───── Provided records ─────

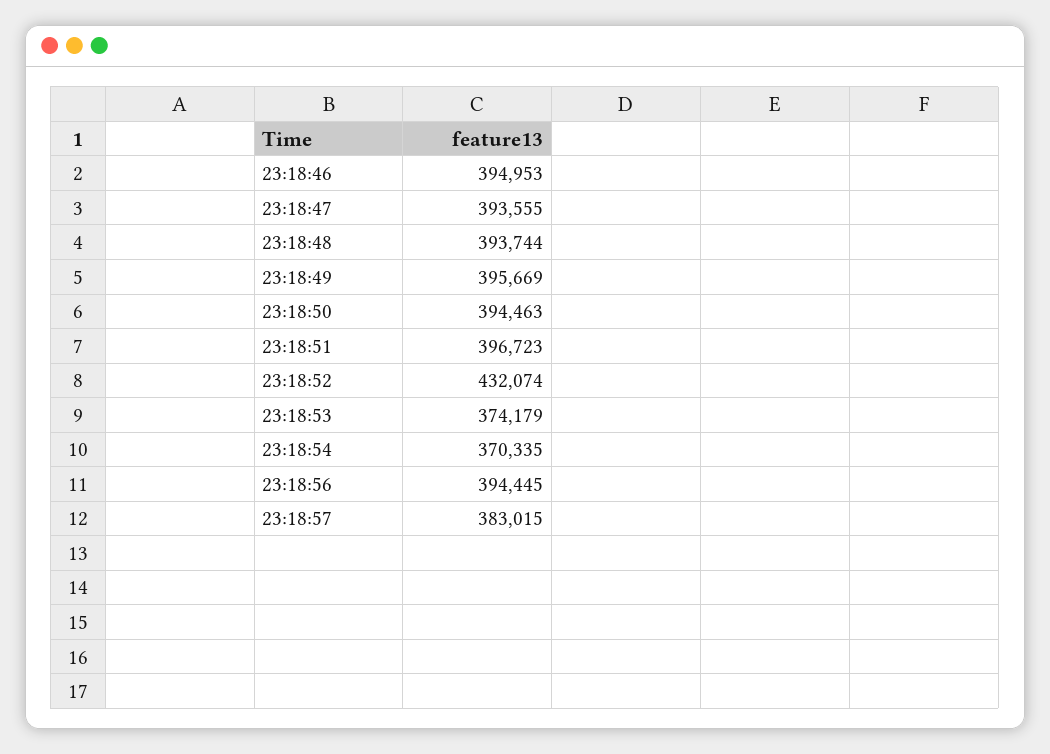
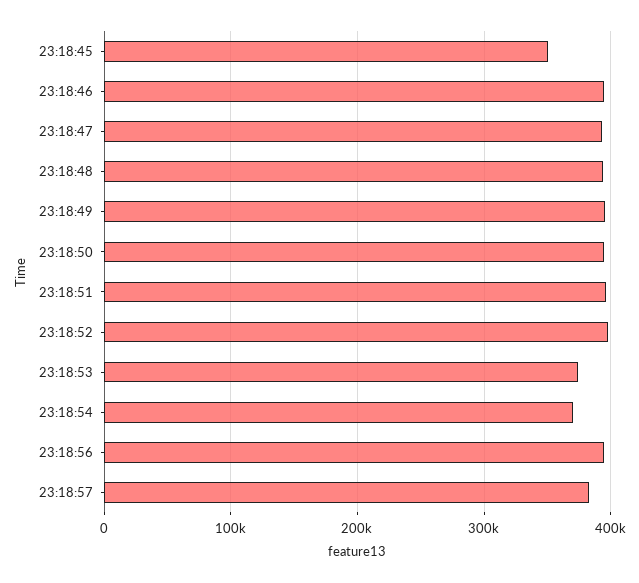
  {
    "23:18:46": 394953,
    "23:18:47": 393555,
    "23:18:48": 393744,
    "23:18:49": 395669,
    "23:18:50": 394463,
    "23:18:51": 396723,
-   "23:18:52": 432074,
+   "23:18:52": 400000,
    "23:18:53": 374179,
    "23:18:54": 370335,
    "23:18:56": 394445,
-   "23:18:57": 383015
+   "23:18:57": 383015,
+   "23:18:45": 350000
  }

─────

- **The task**: When repeating the listing, keep each line exact and exclude the pictures.

- **Your solution**:
  {
    "23:18:46": 394953,
    "23:18:47": 393555,
    "23:18:48": 393744,
    "23:18:49": 395669,
    "23:18:50": 394463,
    "23:18:51": 396723,
-   "23:18:52": 432074,
+   "23:18:52": 400000,
    "23:18:53": 374179,
    "23:18:54": 370335,
    "23:18:56": 394445,
-   "23:18:57": 383015
+   "23:18:57": 383015,
+   "23:18:45": 350000
  }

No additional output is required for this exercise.